Pound Sterling, US Dollar and Euros

Pound Sterling

The Pound began the week making gains against the Euro as an industry report showed that UK home sellers raised asking prices in April for a fourth consecutive month as a shortage of properties nationwide caused property values to rise. Against the commodity based currencies the Pound strengthened following disappointing data out of China and the US.

Midweek Sterling weakened to its lowest-level in a month against the Euro before the Bank of England published the minutes of its April policy meeting, it then fell to its lowest level since 15th March after data showed that UK unemployment rose at its fastest pace in more than a year and wage rises slowed.

US Dollar

The ‘Greenback’ strengthened against the majority of its commodity based peers after China posted weaker-than-expected data. The world’s second largest economy saw its recovery unexpectedly stumble as its growth rate eased to 7.7%. Economists had been forecasting a rise of 8%. Negative data out of the US added to commodity woes as US consumer sentiment and retail sales both posted an unexpected decline.

Midweek the Dollar weakened against commodity based currencies such as the South African Rand and New Zealand Dollar after investors sought out higher-yielding assets, and as gold and U.S stocks made gains. Against the Euro, the Dollar tumbled to a seven-week low after two Federal Reserve Bank presidents said that the US economy still requires further monetary stimulus. The currency was also weighed down by data that showed that inflation dipped unexpectedly in March.

On Friday the currency weakened against the Euro, reversing gains after a report showed that manufacturing in the Philadelphia region expanded at a slower pace than economists had been predicting. The Federal Reserve Bank of Philadelphia’s general economic index fell to 1.3 in April from 2 the prior month. Readings greater than zero signal expansion. Economists had been expecting a rise to 3.

Euro

The Euro started to weaken against the US Dollar and the Pound on Monday but strengthened against commodity based currencies. The declines came as investors sought safe-havens following disappointing data out of China and the US. Continuing worries over the Eurozone economy also continue to weigh upon the single currency.

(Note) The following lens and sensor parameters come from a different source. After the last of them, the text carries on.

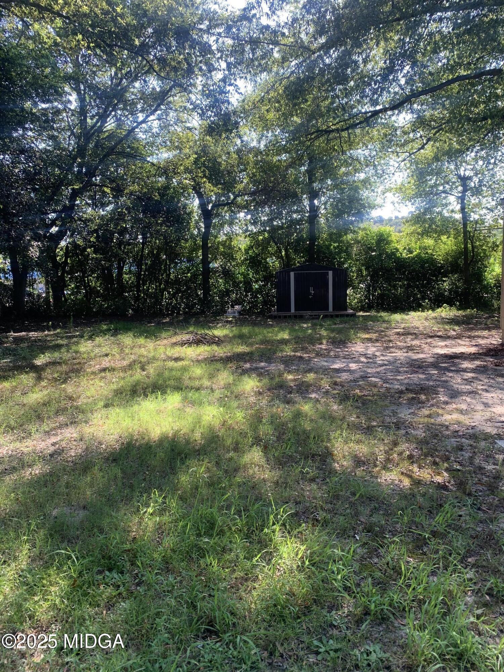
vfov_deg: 67.3
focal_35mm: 26
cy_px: 336
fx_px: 505
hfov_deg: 53.1
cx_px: 252
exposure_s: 1/132
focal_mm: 4.25
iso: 25
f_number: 1.8
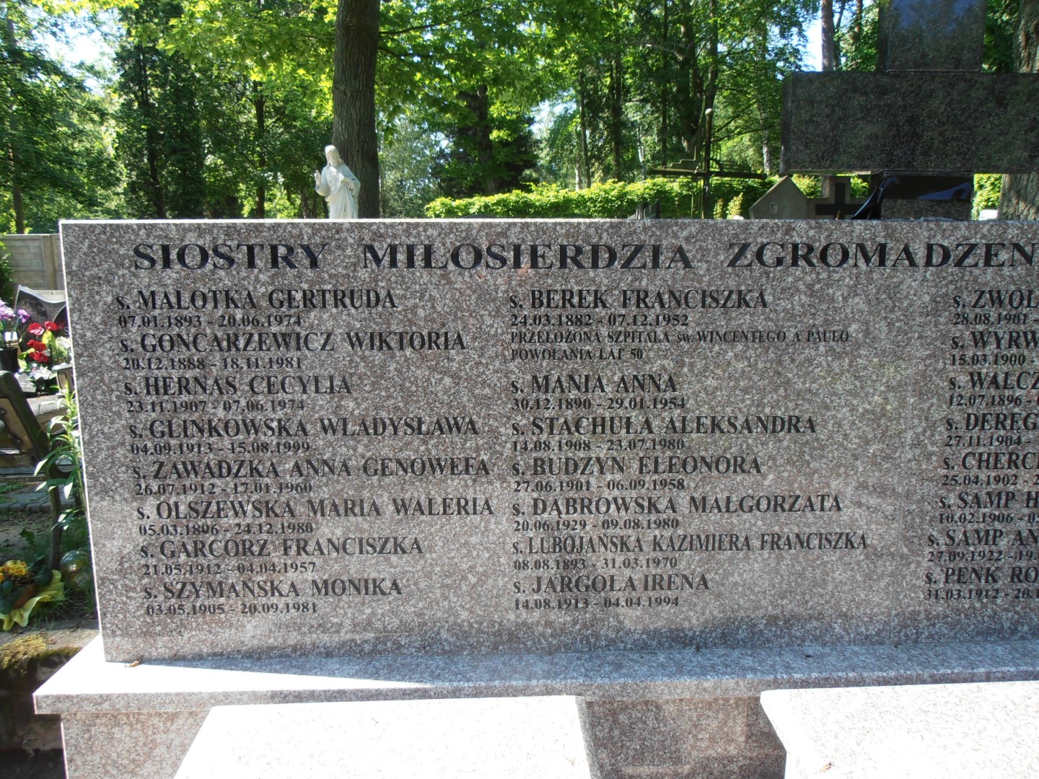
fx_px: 720
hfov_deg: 71.6
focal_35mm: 24
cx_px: 520
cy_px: 390
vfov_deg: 56.8
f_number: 3
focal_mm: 4.2
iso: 80
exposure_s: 1/200
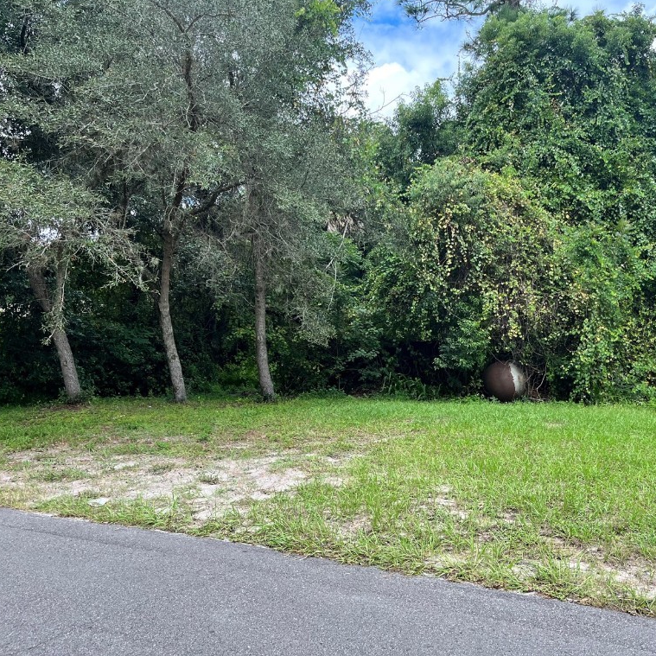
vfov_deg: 52.5
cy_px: 326
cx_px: 417
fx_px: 665
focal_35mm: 31
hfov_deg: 51.9
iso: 50
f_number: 1.6
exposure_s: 1/878
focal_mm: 5.1
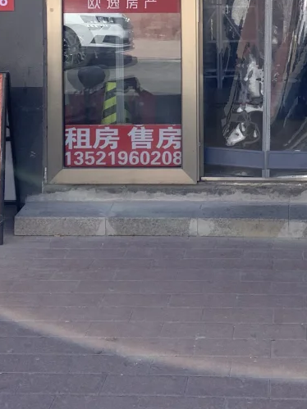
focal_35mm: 75
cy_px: -9
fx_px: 887
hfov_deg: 19.4
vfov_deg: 24.7
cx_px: 242
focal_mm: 4.25
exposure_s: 1/737
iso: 25
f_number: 1.8
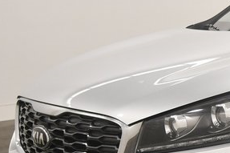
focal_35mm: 100
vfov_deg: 13.6
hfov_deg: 18.2
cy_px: 126
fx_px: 638
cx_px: 341
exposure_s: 1/160
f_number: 5.6
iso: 800
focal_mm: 19
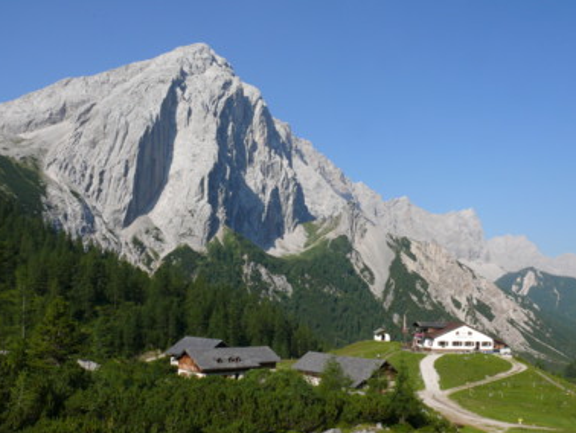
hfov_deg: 50.1
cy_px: 226
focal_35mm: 37
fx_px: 616
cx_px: 276
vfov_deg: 38.7
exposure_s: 1/250
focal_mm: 7.4
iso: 100
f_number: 9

Midweek the Euro gained against most of its peers, briefly rising to a seven-week high against the US Dollar. On Friday the Euro then weakened against the Pound as economic data continues to be dismal for the single currency region. European car sales tumbled, German production slowed and the ongoing presidential election in Italy has caused uncertainty on the market. The currency was also weighed down by comments made by Bundesbank chief Jens Weidmann who poured cold water on speculation that the Eurozone had overcome the worst of the Eurocrisis. He said that the region will continue to struggle for at least another decade.

Australian Dollar

The ‘Aussie’ fell sharply against the majority of its peers on Monday, following China’s release of disappointing GDP data. The currencies sharp decline highlights Australia’s hyper-sensitivity to events in its biggest trading partner. The movement caused economists to argue that it increases the likelihood of a further interest rate cut this year.

The currency then fell to a one-month low against the US Dollar as the bombings in Boston and the disappointing data out of China continued to weigh on market sentiment.

On Thursday the ‘Aussie’ hit a five-week low against the US Dollar as the weak Chinese data released at the start of the week continues to drag down upon the currency.

New Zealand Dollar

The ‘Kiwi ‘followed its Australian relation downward this week and began trading sharply lower following China’s weaker-than-expected GDP data. The ‘Kiwi’ recovered some of its losses after the price of gold and silver fell and as the bomb attacks in Boston caused concern in the markets. The ‘Kiwi’ was little changed as investors cashed in gains as they grow uncertain over the direction of the global financial markets.

Canadian Dollar

The ‘Loonie’ began the week falling sharply against the US Dollar after the currency followed the trend of commodity based assets making a sharp decline. The data from China and the decline in US retail sales added to its decline.

It then slid further against its US relation due to a massive sell-off in gold and as disappointing Chinese economic data continued to weigh upon commodity based currencies. The bomb attacks in Boston also weighed it down. It then made gains against the US Dollar after gold prices rose and after Statistics Canada said that manufacturing sales increased by 2.6% to just under $50 billion in February, its largest increase since July 2011. The currency was also supported by a rise in the price of copper, one of Canada’s biggest exports.

As the week drew to a close the currency fell to its weakest-level in a month against its US relation after the Bank of Canada reduced its growth forecast for the year and said that weakness in the economy will last for at least the next two years. The continuing fall in the price of the country’s biggest export of crude oil is also weighing down upon the currency.

The ‘Loonie’ slumped close to a one-month low against a number of its peers as economists wait and see what the G-20 comes up in regards to jump-starting economic growth.